Monday, July 27, 2009

Dining in the Forest

Yesterday, Chuck described our drive with his Aunt Martha and me up and down mountains and around sharp curves to visit his cousin Steve and his wife Betty at their cabin in the woods.

Just as I was despairing of ever seeing civilization again, there it was, its neon sign proudly proclaiming “OPEN” – The Outpost. A funky place if ever there was one.

Lucky for us, Steve and Betty’s plans for the morning included breakfast at this rustic mountain restaurant. There are four different sitting areas. Inside, one can either eat in the barroom or the adjoining “pool hall.” Outside, the choices are the front porch or the large back patio outfitted with picnic benches and barbeque paraphernalia. Since the morning was still cool up in the mountains, we decided to take advantage of the fresh air and eat on the back patio. (Too bad about the flies that found us about half way through breakfast.)

While The Outpost is open six days a week (closed Mondays) for breakfast, lunch, and diner, our menus only listed the breakfast choices. In addition to the standard pancakes, French toast, and eggs/potato/meat combos, the menu included biscuits and gravy, a Southwest inspired omelet, and a “garbage can” omelet. Many of the meals included country fried potatoes and your choice of white, wheat, or sourdough bread or a biscuit.

Chuck and Betty both ordered the Southwest omelet; Steve ordered the Garbage Can omelet; Martha ordered scrambled eggs and sausage; and, for me, it was the biscuits and gravy with a side of potatoes. As you will see from the photos, all of the portions were large – to say the least.

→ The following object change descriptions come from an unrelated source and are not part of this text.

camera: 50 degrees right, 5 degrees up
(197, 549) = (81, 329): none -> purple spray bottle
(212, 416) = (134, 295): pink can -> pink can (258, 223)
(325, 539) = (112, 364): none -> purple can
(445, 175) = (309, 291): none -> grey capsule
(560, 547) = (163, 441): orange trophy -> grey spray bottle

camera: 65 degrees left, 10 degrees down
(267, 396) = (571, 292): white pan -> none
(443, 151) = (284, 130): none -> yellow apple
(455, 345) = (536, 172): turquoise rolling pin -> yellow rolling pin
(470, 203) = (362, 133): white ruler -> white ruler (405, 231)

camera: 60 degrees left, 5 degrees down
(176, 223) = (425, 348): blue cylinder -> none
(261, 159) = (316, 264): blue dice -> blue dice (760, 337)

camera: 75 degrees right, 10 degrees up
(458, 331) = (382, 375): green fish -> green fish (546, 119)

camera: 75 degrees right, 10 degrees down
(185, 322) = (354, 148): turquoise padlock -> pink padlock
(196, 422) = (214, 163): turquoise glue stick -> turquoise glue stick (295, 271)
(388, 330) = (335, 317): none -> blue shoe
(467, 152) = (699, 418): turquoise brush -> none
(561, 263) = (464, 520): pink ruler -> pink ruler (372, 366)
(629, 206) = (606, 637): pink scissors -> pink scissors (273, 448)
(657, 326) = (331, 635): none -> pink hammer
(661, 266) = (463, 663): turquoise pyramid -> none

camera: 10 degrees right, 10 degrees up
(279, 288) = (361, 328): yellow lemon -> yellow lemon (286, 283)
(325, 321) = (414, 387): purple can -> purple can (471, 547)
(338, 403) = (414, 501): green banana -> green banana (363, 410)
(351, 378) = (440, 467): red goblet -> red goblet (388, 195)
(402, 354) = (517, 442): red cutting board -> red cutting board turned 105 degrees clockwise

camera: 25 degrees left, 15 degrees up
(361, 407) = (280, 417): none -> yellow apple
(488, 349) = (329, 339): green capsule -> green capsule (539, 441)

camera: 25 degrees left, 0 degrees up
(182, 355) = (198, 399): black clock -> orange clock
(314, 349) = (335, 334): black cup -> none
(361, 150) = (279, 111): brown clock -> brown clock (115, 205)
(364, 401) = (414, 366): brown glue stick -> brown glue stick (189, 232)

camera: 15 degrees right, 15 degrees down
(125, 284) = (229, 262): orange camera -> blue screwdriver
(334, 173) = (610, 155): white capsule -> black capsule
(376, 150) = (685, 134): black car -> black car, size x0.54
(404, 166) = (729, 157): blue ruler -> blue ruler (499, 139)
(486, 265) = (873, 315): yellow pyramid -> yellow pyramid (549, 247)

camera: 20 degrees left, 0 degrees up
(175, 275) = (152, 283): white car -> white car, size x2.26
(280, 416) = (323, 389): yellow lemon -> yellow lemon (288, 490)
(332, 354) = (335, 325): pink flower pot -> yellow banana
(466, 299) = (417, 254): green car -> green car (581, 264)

Steve’s Garbage Can included sautéed onions, ham, and sausage and was topped with grated cheddar cheese. Being polite (there is a first for everything), I was reluctant to ask for a sample, but it looked delicious.

Martha’s breakfast came with three large sausage links (which Steve and Betty helped her finish) and a giant baking powder biscuit.

Both Chuck and Betty’s omelets were stuffed with black beans and corn which were seasoned with cumin. Having no hesitation when it comes to eating from Chuck’s plate, I repeatedly sampled the bean and corn stuffing. Delicious. This is an omelet filling that merits repeating at home. With the omelet came a small cup of a dressing that tasted slightly of ranch dressing and slightly of red chili powder and which was delicious with the cumin-seasoned corn and bean mixture.

The sausage gravy that came with my breakfast was delicious. The sausage flavor permeated the white sauce, which was thick without being pasty. And this was a good country-style, sage-tasty and well-seasoned sausage. Yummy. The biscuits were your standard “we’re not in the South” biscuit, but certainly better than those at the Brown Hen Café in Florence, Oregon.

We seem to have moved into home fries/country fries territory. This makes Chuck very happy. Being a hash brown fan, I am less so. But, these were still very good. When I asked that mine be cooked crisp, I was warned by our dining companions that the cook doesn’t always take kindly to special requests. But cooked crisp, at least relative to the other plates, they were. In addition, there were so many potatoes that I finally had to say “no mas.”

What could be better on a sunny Sunday morning than a great breakfast with great company? The Outpost earns a 4.5 Addie rating.